-
Je traint meer of intensiever
Door te sporten, zeker als je er net mee begint of wanneer je je trainingsintensiteit of -volume verhoogt, ontstaat er een ‘microtrauma’ in je spieren. Stevige loopsessies of krachttrainingen zetten de spiervezels onder druk, wat kleine spierscheurtjes veroorzaakt. Het is een noodzakelijk deel van het recuperatieproces. Je lichaam reageert op de scheurtjes door vocht vast te houden, waardoor je lichaam wat kan uitzetten. Het vasthouden van dit vocht is niet permanent, maar zal pas afnemen als je lichaam zich heeft aangepast aan je nieuwe sportroutine. Respecteer zeker je rustdagen, zodat je lichaam zich volledig kan herstellen.
-
Je spieren slaan energie op
Aansluitend op het vorige: het is niet uitzonderlijk dat je wat kilo’s aankomt als je je trainingsvolume of -intensiteit verhoogt. Je spieren reageren op de toegenomen inspanning door meer glycogeen op te slaan. Dit glycoceen bindt zich met water om je energieniveau op peil te houden, wat ervoor kan zorgen dat je 1 à 2 kilo aankomt.

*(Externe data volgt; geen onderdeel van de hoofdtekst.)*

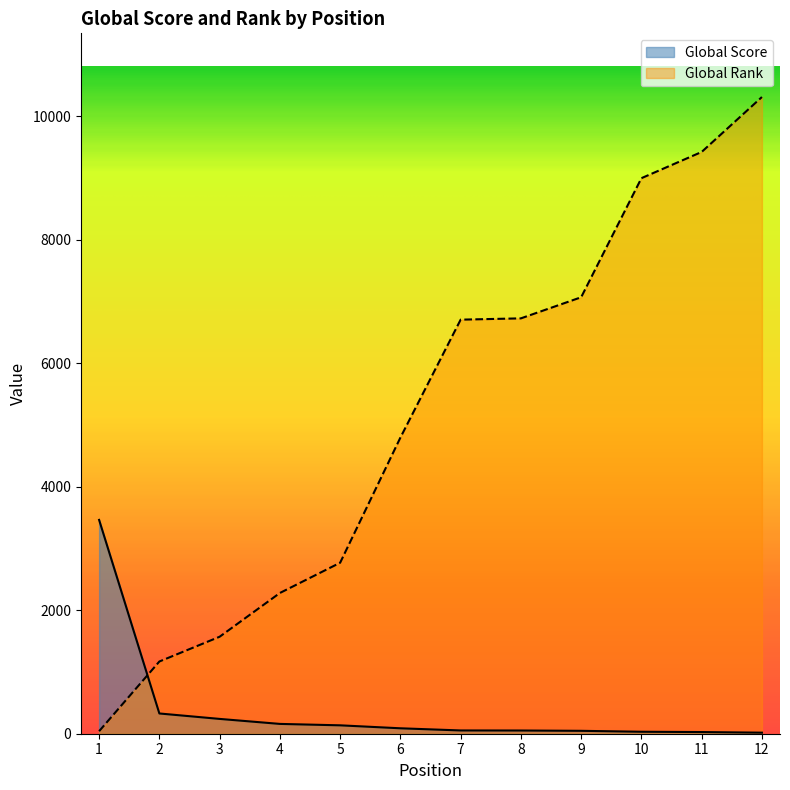

Is the value of Global Score at 11 greater than the value of Global Rank at 1?

No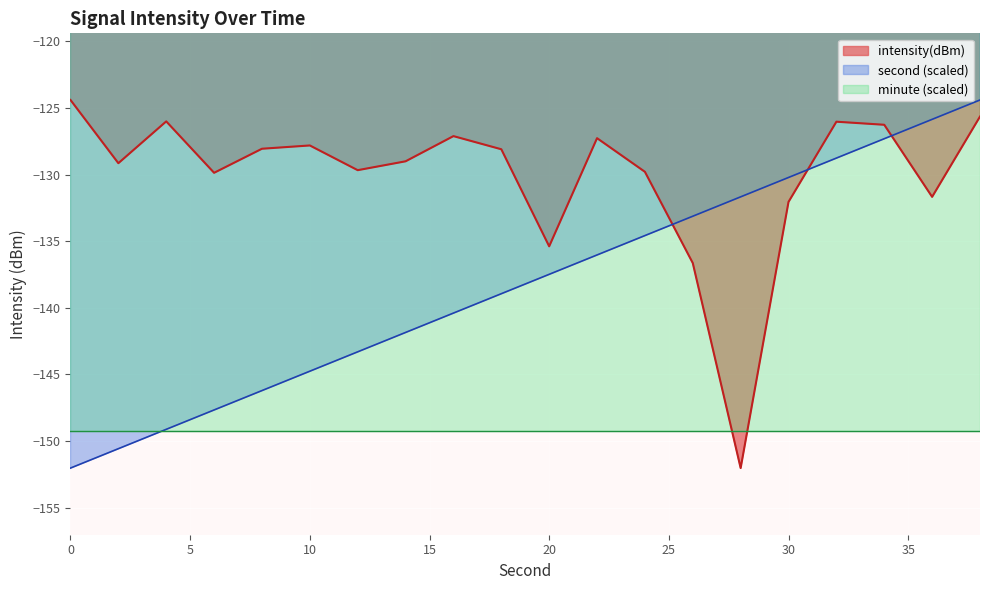

What is the smallest value displayed?

-152.0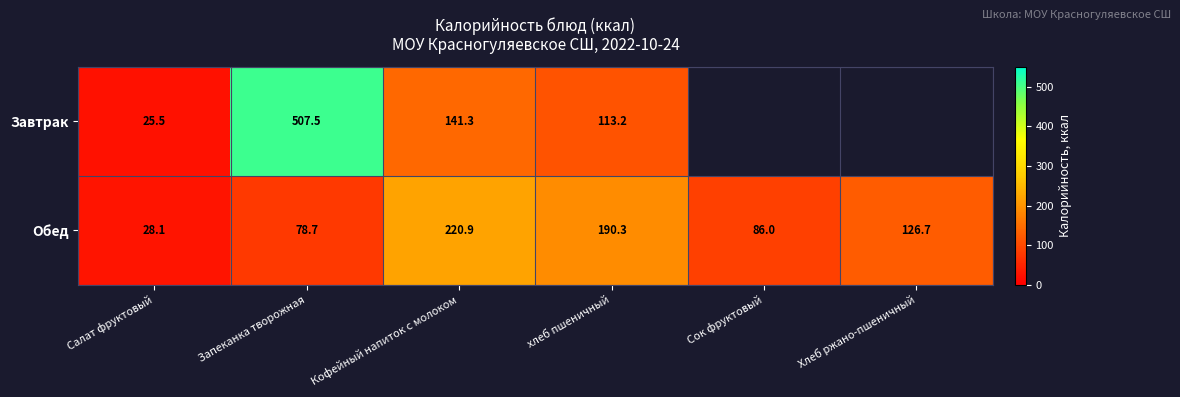

Where is Обед nearest to the value 124?

Хлеб ржано-пшеничный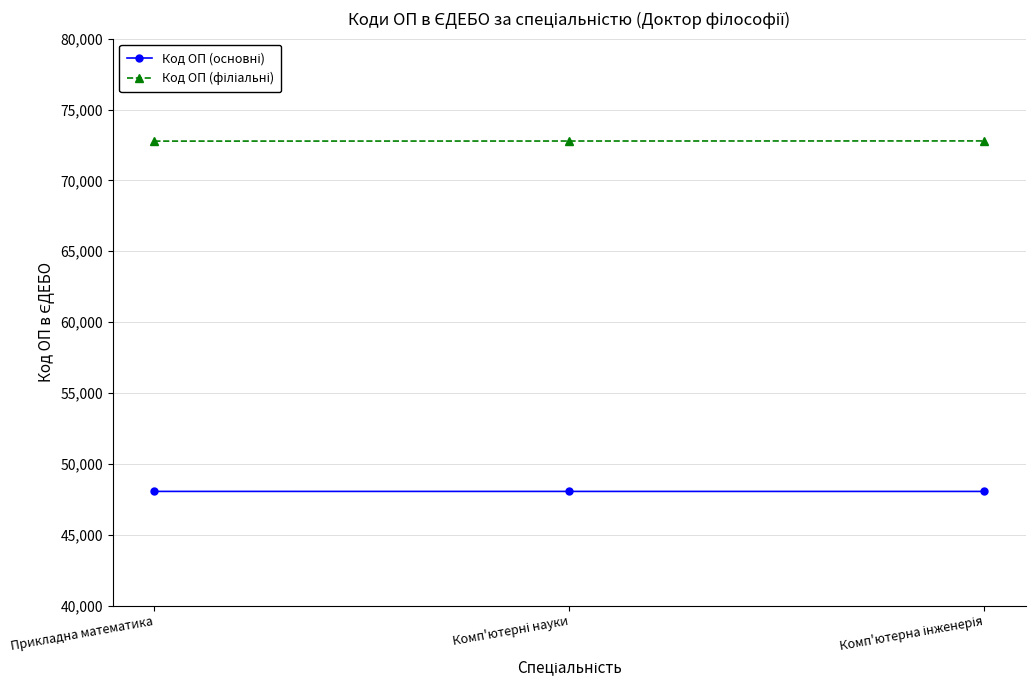

At how many categories does at least one series exceed 50757?

3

Naarmate je fitter wordt, zal je minder opgeslagen glycogeen nodig hebben voor dezelfde inspanning.
-
Je hebt meer spieren
Iets dat vaak over het hoofd wordt gezien in de strijd tegen overtollig gewicht: spieren wegen meer dan vet. Ben je al een tijdje stevig aan het sporten, maar merk je geen verbetering op de weegschaal? Dan kan het dus wijzen op de extra spieren die je voorbije periode opgebouwd hebt. Je spieren reageren op de stress van je trainingen door sterker en groter te worden. Zodra je meer spieren kweekt en vet verliest, verandert ook je lichaamssamenstelling. Dat kan resulteren in een hoger gewicht, maar wél een slanker figuur en een betere algemene gezondheid.
-
Je herstelt niet goed
Om je lichaam sterker te maken, is het belangrijk om een goed evenwicht te vinden tussen trainen en rusten. Toch maken we vaak de fout om te hard te trainen en ons lichaam te weinig rust te gunnen. Overtraining kan leiden tot chronische ontstekingen en een hormonale disbalans: beide zaken kunnen een (negatieve) invloed hebben op je gewicht.
-
Je overcompenseert
Dit gebeurt al sneller dan je het goed en wel beseft. Je hebt een training van 15 km achter de rug en trakteert jezelf op een extraatje … of twee, of drie. Uiteraard moet je je energiereserves opnieuw aanvullen en mag je jezelf eens trakteren, maar als je steeds te veel overbodige kilocalorieën opneemt, mag je nog zo vaak gaan lopen als je wil. Een lager getal op de weegschaal zal je niet zien verschijnen. Weet dat je met een rustige loopsessie van een uurtje zo’n 600 à 800 kilocalorieën verbrandt. Je hoeft niet elke kilocalorie te tellen dat je opneemt en verbrandt, maar het kan wel helpen om stil te staan bij je voedingskeuzes voor, tijdens en na je training om je energievoorraad adequaat opnieuw aan te vullen.
-
Je eet niet voldoende
Dit klint tegenstrijdig: je moet toch minder eten om minder te wegen? Maar zo werkt het niet. Je kan weliswaar meer sporten en meer eten, of minder sporten en minder eten … Maar je kan niet en meer sporten én minder eten. Je verhoogde trainingsvolume en -intensiteit vragen ook een verhoogde calorie-inname om je lichaam te laten herstellen en progressie te boeken, op vlak van training, maar óók op vlak van gewichtsverlies.
Wanneer je je energie-inname vermindert, zal je nooit helemaal volledig herstellen en schakelt je lichaam over op ‘lage energie’-modus: je stofwisseling vertraagt en je trainingen zullen er gegarandeerd onder leiden.